We Think Locally And So We Don't Act Globaly.
Earlier this month I mentioned that I had fallen across some stats about traffic fatalities. My hope in using that discovery is to make a (brief) case for public transit as a public health remedy. The question is, how many of the (not quite) 40,000 people who die in the US each year could be saved if we had a vibrant public transit system.
Underlying that question (but unexpressed at the time) is the problem of why we can rally as a nation and go off to war after 3,000 people die in the attacks of Sept. 11, but can't muster the same resolve to attack problems that claim a much larger number of casualties.
We know the answer intuitively. The world stops for Baby Jessica. There seems to be something about how we're wired that leads us to follow more dramatic peril.
And that's where RadioLab comes in, with an episode unfortunately titled "Killing Babies, Saving the World." You should listen to it, but the intro paragraph explains the title. And the premise is that global concerns are a relatively recent phenomena in human evolution. We just aren't wired to care about the big picture.
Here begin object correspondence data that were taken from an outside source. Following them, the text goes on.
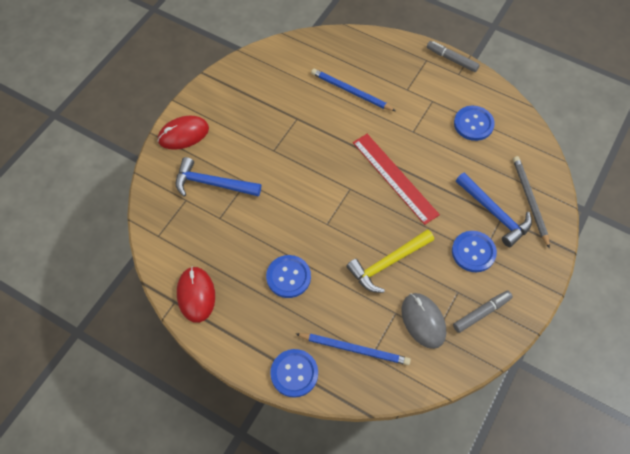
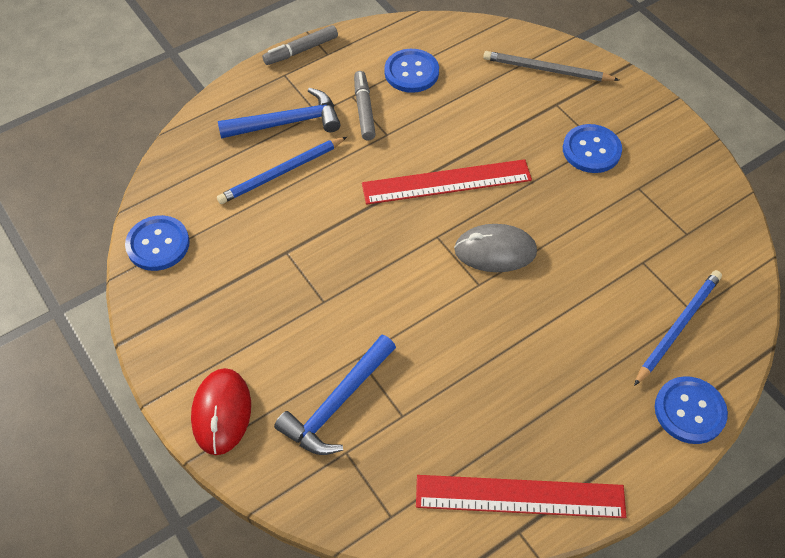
camera: 65 degrees left, 5 degrees down
red mouse [177,266,215,323] -> red ruler [416,475,626,518]
blue button [266,255,311,298] -> blue button moved to [125,215,190,271]
yellow hammer [346,229,434,293] -> none
grey mouse [402,293,446,349] -> grey mouse moved to [454,224,537,272]
grey marker [453,290,513,333] -> grey marker moved to [354,71,376,140]
blue hammer [456,172,532,247] -> blue hammer moved to [218,88,341,139]

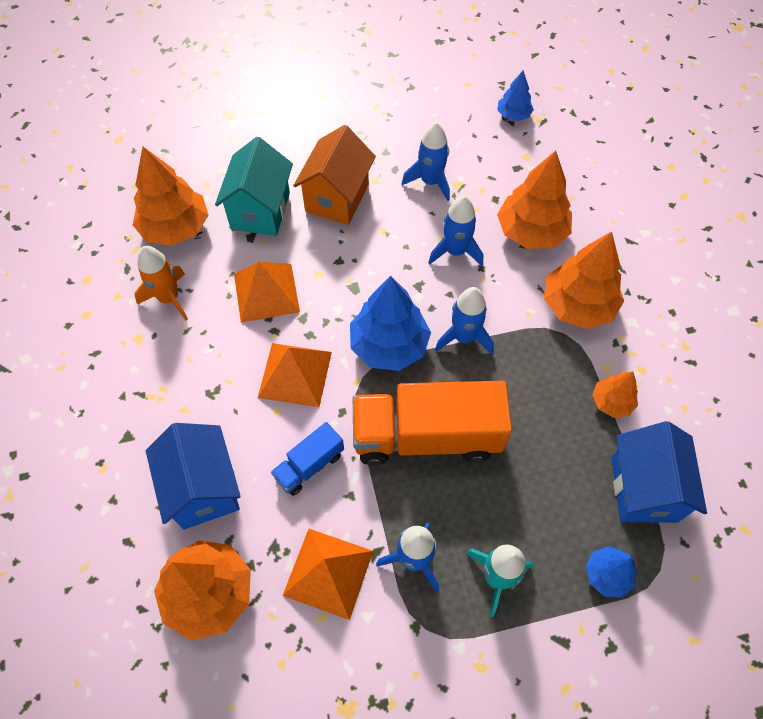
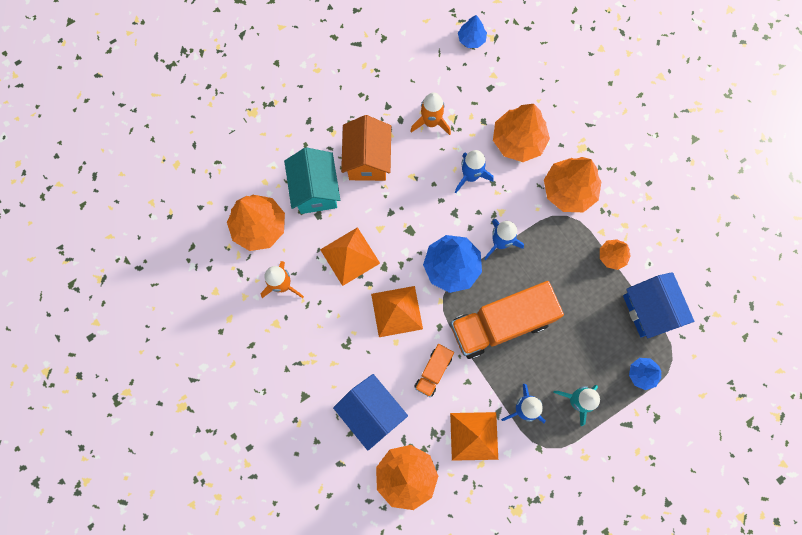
camera: 20 degrees left, 15 degrees up
blue truck [271,422,344,496] -> orange truck [414,344,454,397]
blue rocket [402,122,450,201] -> orange rocket [410,92,451,135]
The other episode I listened to is called "New Normal". One of the interesting points (which was really a side point) was that Stalin wasn't a fan of evolution. So, Stalin and the 44% of Americans who think we are today as God created us however many years ago are on the same side. I kinda like that. I wonder if Stalin got a flu shot. But as always, I digress. The main point of the New Normal is that we can change and sometimes for the better. But they use primates as one example (and foxes as another), so you'd have to believe in evolution to have hope.